*HOW TO COMPLETE THIS TASK:* In the listing below, which lines contain the string "middle"? Copy them all.

*EXERCISE INPUT:*
* * *

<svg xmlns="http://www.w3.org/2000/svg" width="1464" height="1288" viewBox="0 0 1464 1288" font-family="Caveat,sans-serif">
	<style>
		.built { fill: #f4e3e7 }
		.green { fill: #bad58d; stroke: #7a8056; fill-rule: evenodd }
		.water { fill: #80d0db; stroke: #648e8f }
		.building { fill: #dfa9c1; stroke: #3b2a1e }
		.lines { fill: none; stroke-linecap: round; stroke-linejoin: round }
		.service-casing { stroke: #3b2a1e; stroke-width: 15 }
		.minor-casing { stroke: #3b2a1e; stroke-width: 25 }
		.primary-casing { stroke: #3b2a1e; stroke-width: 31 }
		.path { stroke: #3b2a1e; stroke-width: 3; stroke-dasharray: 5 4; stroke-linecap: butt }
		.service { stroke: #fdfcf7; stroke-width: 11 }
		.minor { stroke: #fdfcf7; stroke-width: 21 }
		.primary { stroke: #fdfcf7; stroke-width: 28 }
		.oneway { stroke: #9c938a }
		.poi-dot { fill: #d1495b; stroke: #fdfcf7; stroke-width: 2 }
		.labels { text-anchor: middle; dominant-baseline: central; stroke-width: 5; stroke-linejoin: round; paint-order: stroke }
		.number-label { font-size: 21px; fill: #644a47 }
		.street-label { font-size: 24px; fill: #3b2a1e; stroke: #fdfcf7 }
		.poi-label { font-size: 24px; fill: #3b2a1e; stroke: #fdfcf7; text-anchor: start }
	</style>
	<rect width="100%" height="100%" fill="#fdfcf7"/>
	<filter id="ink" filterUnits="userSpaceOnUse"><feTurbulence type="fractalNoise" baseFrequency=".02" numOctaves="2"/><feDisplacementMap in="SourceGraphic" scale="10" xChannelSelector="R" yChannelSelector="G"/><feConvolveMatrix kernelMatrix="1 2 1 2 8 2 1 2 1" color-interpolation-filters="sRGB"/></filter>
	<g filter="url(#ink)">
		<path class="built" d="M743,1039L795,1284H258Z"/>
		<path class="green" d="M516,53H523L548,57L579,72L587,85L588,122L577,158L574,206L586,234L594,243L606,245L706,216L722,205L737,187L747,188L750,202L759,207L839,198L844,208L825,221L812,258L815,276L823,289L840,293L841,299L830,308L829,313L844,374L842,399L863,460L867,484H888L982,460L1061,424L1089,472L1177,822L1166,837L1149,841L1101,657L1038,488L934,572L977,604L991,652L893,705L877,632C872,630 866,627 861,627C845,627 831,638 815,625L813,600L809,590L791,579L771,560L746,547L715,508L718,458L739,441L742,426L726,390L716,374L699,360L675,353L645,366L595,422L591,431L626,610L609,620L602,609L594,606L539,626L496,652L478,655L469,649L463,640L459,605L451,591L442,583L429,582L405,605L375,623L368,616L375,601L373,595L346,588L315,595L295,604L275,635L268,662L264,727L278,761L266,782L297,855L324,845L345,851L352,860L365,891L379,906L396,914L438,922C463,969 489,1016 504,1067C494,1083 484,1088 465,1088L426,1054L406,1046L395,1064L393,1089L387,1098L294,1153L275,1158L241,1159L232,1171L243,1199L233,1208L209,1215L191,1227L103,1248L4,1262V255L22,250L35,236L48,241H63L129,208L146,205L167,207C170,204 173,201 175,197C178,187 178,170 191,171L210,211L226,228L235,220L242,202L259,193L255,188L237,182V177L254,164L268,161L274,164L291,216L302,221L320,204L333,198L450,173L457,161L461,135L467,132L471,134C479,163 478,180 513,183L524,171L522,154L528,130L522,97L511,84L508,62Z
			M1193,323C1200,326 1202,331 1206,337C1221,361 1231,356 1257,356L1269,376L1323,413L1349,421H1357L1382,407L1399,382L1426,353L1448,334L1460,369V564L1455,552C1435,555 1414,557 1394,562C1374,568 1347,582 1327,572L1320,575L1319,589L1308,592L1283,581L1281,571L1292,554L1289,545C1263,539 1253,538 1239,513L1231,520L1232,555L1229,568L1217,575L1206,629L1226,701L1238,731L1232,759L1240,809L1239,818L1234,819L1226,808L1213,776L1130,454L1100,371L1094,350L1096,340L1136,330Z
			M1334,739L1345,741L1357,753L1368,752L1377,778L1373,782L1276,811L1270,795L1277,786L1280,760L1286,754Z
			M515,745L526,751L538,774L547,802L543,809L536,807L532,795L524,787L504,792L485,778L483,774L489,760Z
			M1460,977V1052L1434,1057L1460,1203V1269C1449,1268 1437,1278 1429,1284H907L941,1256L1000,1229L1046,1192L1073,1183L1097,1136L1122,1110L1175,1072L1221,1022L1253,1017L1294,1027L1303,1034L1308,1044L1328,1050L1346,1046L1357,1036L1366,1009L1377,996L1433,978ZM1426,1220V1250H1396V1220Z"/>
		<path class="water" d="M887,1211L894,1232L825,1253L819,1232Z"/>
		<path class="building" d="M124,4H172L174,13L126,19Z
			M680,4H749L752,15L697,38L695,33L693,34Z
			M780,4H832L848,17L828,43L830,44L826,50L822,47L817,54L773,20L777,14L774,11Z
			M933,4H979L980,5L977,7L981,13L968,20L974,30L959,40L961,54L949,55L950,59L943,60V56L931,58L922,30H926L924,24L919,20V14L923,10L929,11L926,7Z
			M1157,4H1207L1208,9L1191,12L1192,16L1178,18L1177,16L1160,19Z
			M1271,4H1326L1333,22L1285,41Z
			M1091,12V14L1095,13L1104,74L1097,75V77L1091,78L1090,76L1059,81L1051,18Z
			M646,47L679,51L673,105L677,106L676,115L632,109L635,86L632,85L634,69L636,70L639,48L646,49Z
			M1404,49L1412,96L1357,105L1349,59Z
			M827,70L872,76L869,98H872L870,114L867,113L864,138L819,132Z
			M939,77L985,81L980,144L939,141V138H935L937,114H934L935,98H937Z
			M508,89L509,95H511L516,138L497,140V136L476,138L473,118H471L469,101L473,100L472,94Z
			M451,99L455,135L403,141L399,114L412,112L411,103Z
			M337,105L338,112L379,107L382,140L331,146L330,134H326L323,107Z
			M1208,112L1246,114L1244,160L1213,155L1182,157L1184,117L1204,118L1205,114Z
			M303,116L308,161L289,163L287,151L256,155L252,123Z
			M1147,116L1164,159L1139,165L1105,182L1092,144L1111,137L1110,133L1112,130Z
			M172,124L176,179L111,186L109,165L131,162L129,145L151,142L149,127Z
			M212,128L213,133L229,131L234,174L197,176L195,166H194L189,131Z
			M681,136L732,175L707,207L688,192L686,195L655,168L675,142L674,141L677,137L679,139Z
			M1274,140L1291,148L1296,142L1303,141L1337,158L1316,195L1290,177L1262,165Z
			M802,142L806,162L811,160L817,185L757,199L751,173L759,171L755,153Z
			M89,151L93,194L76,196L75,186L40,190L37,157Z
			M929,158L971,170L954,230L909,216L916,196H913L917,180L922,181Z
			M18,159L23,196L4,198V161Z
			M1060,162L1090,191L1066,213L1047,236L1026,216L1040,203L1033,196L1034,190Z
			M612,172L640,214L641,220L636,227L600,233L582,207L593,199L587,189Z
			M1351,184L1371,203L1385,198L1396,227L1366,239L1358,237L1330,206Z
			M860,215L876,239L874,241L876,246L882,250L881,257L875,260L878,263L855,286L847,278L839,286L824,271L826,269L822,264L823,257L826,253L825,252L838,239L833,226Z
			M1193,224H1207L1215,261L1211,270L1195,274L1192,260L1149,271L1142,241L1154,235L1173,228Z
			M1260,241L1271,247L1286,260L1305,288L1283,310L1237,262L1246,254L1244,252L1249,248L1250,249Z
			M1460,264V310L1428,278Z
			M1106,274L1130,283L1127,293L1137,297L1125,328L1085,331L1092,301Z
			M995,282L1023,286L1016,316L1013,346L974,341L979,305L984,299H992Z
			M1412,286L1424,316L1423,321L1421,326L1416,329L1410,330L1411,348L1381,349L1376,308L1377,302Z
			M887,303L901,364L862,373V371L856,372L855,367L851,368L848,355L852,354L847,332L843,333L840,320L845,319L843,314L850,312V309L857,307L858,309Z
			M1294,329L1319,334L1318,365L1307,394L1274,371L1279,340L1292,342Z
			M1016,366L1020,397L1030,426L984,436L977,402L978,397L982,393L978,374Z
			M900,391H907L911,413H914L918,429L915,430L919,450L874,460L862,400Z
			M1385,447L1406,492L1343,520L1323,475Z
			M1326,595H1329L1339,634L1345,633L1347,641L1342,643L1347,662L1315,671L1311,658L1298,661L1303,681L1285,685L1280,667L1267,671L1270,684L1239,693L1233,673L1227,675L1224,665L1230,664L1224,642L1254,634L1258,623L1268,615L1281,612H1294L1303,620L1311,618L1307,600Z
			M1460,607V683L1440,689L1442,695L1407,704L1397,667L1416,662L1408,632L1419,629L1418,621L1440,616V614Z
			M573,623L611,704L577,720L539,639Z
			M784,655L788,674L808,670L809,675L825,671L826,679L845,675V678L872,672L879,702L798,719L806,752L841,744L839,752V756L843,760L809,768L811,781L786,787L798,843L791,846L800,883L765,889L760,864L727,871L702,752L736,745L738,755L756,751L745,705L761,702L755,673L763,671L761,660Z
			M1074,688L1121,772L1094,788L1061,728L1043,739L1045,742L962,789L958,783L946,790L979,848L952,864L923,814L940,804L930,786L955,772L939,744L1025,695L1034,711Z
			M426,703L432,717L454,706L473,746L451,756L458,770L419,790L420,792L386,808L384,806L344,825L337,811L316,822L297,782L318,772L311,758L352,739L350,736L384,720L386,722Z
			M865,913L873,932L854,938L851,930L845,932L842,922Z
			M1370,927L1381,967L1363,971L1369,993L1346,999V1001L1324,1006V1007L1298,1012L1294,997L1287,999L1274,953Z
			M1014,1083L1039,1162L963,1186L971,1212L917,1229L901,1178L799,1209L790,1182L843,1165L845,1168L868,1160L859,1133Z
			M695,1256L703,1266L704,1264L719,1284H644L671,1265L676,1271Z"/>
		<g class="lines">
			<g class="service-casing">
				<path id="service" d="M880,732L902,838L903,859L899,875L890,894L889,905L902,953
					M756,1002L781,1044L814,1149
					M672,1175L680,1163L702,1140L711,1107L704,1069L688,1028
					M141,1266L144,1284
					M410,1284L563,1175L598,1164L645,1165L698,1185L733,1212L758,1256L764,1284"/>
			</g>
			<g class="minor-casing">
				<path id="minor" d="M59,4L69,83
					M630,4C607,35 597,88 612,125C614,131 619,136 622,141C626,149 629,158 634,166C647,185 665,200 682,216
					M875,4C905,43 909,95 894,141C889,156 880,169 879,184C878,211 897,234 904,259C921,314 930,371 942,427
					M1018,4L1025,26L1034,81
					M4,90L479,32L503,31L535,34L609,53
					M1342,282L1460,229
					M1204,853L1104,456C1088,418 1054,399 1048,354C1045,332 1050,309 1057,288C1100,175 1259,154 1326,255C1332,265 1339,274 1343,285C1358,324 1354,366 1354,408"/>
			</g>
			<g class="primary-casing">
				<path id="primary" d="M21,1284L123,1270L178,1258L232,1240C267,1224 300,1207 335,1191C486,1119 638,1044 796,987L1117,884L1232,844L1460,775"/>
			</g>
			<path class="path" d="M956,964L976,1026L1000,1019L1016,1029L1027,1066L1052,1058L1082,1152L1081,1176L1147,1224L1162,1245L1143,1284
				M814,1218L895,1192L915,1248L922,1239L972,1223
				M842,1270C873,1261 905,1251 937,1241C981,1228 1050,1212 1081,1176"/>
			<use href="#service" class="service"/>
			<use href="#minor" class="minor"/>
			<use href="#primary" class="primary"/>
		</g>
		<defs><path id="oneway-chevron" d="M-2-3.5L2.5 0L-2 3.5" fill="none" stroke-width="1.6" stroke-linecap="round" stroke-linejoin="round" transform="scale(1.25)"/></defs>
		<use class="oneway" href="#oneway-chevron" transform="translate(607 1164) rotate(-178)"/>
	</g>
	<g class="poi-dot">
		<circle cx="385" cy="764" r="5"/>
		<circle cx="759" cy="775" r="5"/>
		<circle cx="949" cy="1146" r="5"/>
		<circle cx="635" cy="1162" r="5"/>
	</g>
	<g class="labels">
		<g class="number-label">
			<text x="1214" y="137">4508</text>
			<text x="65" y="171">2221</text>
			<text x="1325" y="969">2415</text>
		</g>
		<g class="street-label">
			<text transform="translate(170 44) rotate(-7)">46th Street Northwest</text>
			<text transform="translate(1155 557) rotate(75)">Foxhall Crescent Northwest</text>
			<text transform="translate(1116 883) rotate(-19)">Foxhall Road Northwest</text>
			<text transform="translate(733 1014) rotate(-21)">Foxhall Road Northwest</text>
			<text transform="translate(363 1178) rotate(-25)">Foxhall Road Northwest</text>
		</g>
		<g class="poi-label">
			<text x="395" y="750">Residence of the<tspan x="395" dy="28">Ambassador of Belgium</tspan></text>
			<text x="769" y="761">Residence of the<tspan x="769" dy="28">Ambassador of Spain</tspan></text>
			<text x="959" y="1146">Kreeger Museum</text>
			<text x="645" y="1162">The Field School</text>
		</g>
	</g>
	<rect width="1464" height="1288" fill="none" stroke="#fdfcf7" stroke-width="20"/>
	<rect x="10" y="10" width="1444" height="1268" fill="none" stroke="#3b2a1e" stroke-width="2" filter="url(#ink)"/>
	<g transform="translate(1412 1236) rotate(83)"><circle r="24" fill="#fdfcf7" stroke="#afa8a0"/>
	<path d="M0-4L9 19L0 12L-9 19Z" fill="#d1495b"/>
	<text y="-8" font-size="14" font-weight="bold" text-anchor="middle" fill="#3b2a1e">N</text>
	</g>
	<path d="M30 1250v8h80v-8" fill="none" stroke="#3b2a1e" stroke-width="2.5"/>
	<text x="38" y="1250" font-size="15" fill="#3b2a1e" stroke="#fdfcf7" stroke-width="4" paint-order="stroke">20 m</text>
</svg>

* * *

*PROBLEM SOLUTION:*
		.labels { text-anchor: middle; dominant-baseline: central; stroke-width: 5; stroke-linejoin: round; paint-order: stroke }
	<text y="-8" font-size="14" font-weight="bold" text-anchor="middle" fill="#3b2a1e">N</text>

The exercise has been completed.